+++ ФРАГМЕНТ ДОКУМЕНТА +++

Пример с Сократом был специально исследован далее в нашей книге, поэтому здесь мы хотим остановиться на нём не слишком подробно, однако следует поставить засечку и объявить: Сократ был первым человеком убеждённым в нашей истории. То есть не просто человеком разумным, умелым, волевым или знающим. При этом, как было сказано, стало бы грубой ошибкой считать, что древнегреческий философ был здесь подобен фанатику, отдающему жизнь за ценности секты, ненаучные предрассудки и заблуждения. Сократ, в отличие от фанатика, не знающего ничего, кроме одной догмы, одновременно занял две позиции: он допускал и то, что ему следовало бы жить, но и был убеждён рационально в необходимости казни, что аргументировал, со слов Платона, в диалоге «Федон».

Сократ научил людей новому формату мышления, который заключается в том, что, помимо частной истины, есть ещё и системы истин, то есть убеждения. Недостаточно смотреть на какую-то истину саму по себе, но важно понимать её место в системе истин. Более того, истины могут противоречить друг другу, но это вовсе не означает, что они исключают друг друга.

Например, известные «Апории Зенона» являются парадоксальными рассуждениями древнегреческого философа Зенона Элейского о движении и множестве. Можно сказать, что они противоречат убеждениям здравого смысла. И хотя знаменитый парадокс «Ахиллес и черепаха» полностью не разрешён даже в наше время, спустя два с половиной тысячелетия, сегодня мы, скорее всего, посчитаем, что наиболее верной окажется та точка зрения, которая учтёт и парадокс Зенона, и результаты наших экспериментальных наблюдений.

+++ НАБОР ДАННЫХ +++

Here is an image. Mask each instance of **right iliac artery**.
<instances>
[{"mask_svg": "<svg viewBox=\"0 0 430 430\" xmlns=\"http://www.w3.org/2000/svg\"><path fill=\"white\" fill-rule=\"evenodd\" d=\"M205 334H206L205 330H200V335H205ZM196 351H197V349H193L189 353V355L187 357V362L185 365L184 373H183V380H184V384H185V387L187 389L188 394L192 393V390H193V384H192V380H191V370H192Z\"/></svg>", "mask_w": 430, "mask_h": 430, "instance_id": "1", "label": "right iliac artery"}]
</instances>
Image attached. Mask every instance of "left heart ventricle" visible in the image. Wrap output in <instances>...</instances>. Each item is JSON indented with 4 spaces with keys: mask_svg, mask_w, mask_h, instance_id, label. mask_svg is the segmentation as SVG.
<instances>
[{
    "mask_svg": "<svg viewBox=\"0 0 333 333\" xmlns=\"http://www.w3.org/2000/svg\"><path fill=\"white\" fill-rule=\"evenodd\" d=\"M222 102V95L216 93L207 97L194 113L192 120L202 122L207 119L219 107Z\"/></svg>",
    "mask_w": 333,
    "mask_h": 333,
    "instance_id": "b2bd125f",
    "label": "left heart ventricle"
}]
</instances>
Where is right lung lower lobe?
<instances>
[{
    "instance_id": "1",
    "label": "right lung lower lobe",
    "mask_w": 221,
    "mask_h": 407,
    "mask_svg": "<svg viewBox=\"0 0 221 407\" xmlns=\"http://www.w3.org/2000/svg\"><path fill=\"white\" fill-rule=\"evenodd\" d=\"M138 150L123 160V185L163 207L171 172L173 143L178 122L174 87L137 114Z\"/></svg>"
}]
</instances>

+++

Перепишите в виде списка абзац текста о Сократе, начинающийся словами «Сократ научил людей новому формату мышления», сохранив его основные мысли. Записи для работы не понадобятся.

● **ОТВЕТ К ЗАДАНИЮ**
- Сократ научил людей новому формату мышления.
- Помимо частной истины, существуют системы истин, то есть убеждения.
- Важно не только рассматривать истину саму по себе, но и понимать её место в системе истин.
- Истины могут противоречить друг другу, но это не значит, что они друг друга исключают.